### Directions
a - According to the passage on the Renaissance Man, which fields did a true Renaissance Man of the fifteenth and sixteenth centuries need to discuss with skill?
b - From the passage on the Renaissance Man, reproduce the stretch from "Some of the" through "Leonardo da Vinci.".

### Supplied passage
══════════
Updated on July 9, 2012
Leonardo da Vinci: The Proportions of the Human Figure (Vitruvian Manek) (1490; Pen, ink and watercolour over metalpoint)
Leonardo da Vinci: The Proportions of the Human Figure (Vitruvian Manek) (1490; Pen, ink and watercolour over metalpoint) | Source

While the term Renaissance Man has gone through changes over the years, the basic premise is the same as it has always been – someone who knows something about everything. In current times, we don’t require as much from our Renaissance people as we used to. Having prominence in two or more fields is enough now to consider someone a Renaissance person. Some claim it is because there is so much more to know now, but back in the Renaissance, experimentation and knowledge was currently being pushed, and new learning occurred on a daily basis. While we still make great advances, we are heavily building on things that have already been done. What was done then was being done and recorded for the first time.

During the period of the fifteenth and sixteenth centuries, a true Renaissance Man was expected to be talented in many fields, holding knowledge and skill in not just one or two areas, but truly able to hold his own during discussions on math, science, art, literature, and philosophy. There were several men who fit this mold. (Women are not included because at the time, in general they were not educated or treated as equals, and as such did not have the opportunity to attain the same status as men.)

Some of the men who can be considered as candidates as a true Renaissance Man include Pope Julius II, Pope Leo X, Leonardo da Vinci, Niccolo Machiavelli, Michelangelo, Martin Luther, Albrecht Durer, King Charles V, and Brunelleschi. They are all men who have achieved fame and notoriety in multiple fields, pioneering many things that still exist today, including art styles, religions, and printing. The one man that I feel reigns above all of them, however, is Leonardo da Vinci.
══════════
### Data excerpts
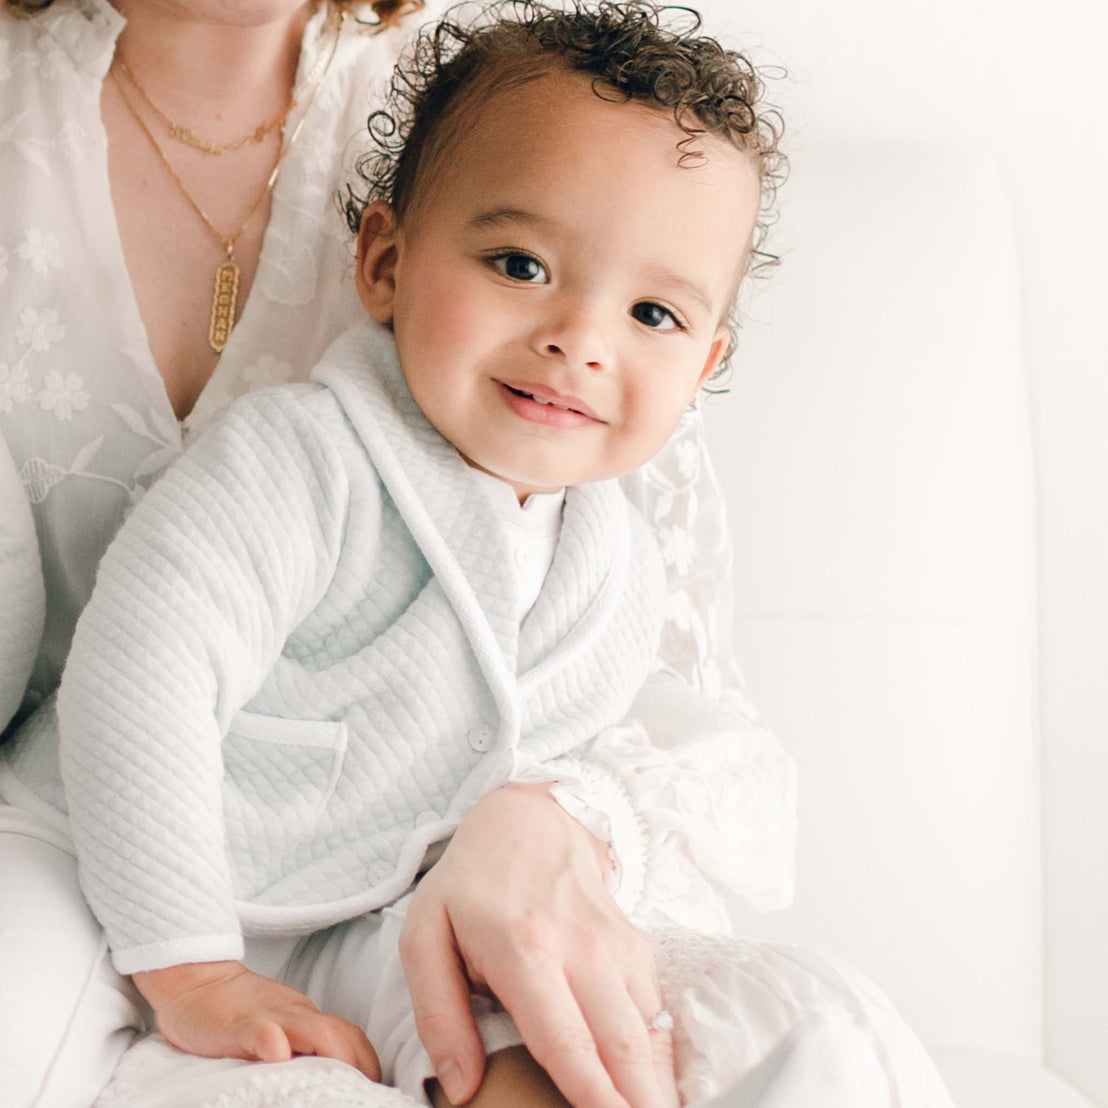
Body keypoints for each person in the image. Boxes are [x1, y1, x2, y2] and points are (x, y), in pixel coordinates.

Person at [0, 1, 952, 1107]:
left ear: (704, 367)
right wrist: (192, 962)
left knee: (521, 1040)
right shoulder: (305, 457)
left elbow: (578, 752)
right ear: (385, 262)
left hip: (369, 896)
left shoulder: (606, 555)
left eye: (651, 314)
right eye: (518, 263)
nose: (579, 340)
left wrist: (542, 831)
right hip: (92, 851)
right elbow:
══════════
### Answers below
a - Math, science, art, literature, and philosophy.

b -
Some of the men who can be considered as candidates as a true Renaissance Man include Pope Julius II, Pope Leo X, Leonardo da Vinci, Niccolo Machiavelli, Michelangelo, Martin Luther, Albrecht Durer, King Charles V, and Brunelleschi. They are all men who have achieved fame and notoriety in multiple fields, pioneering many things that still exist today, including art styles, religions, and printing. The one man that I feel reigns above all of them, however, is Leonardo da Vinci.